Three Ways to Avoid Climate Burnout
Photo by Kelly MacGregor
GET OUTDOORS: As a glacier scientist, geology professor Kelly MacGregor has lost track of how many times she’s heard people say, “You’d better study those glaciers now, before they disappear.” Though comments like that can be depressing, MacGregor says that taking students to glaciers to conduct research is motivating. “It actually makes you feel empowered to understand the science of climate,” she says. Connecting with nature and finding a source of personal meaning in the natural world can also inspire conservation-minded behavior long after you’ve returned home.
CONCENTRATE ON THE BIG PICTURE: If you’ve been concerned about how humans are contributing to climate change, chances are you’re already carrying a reusable water bottle and trying to take the bus. While individual choices like flying less do make a difference, “This problem is bigger than any of us,” says Margaret Breen ’20. To expand the impact of your own environmentally sustainable choices, look for ways to support nonprofits and grassroots groups that are committed to a cleaner economy and climate justice—you may even know the Macalester alums who work for them.
IMAGINE THE FUTURE YOU WANT TO SEE: “When our bodies are quivering with anxiety, it doesn’t feel good and it doesn’t make us very effective at our work,” says Jason Rodney ’10, a youth program coordinator at Climate Generation.

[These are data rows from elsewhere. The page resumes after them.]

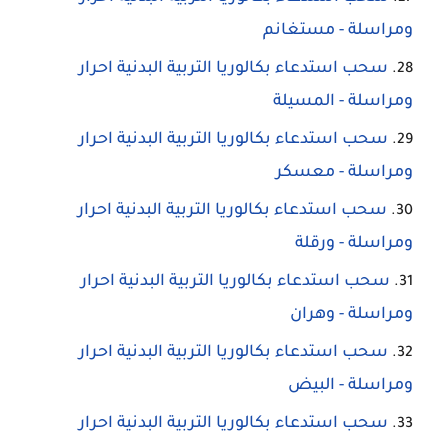
ومراسلة - مستغانم
سحب استدعاء بكالوريا التربية البدنية احرار
ومراسلة - المسيلة
سحب استدعاء بكالوريا التربية البدنية احرار
ومراسلة - معسكر
سحب استدعاء بكالوريا التربية البدنية احرار
ومراسلة - ورقلة
سحب استدعاء بكالوريا التربية البدنية احرار
ومراسلة - وهران
سحب استدعاء بكالوريا التربية البدنية احرار
ومراسلة - البيض
سحب استدعاء بكالوريا التربية البدنية احرار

When Rodney meets with high school climate activists, “We start with storytelling, and we work together to visualize what a healed world would look like.” Instead of feeling overwhelmed by the weight of climate change, “we’re laughing together, we’re singing, and we’re really feeling hopeful about the future.”
By Laura Billings Coleman
Laura Billings Coleman is a freelance writer and frequent Macalester Today contributor.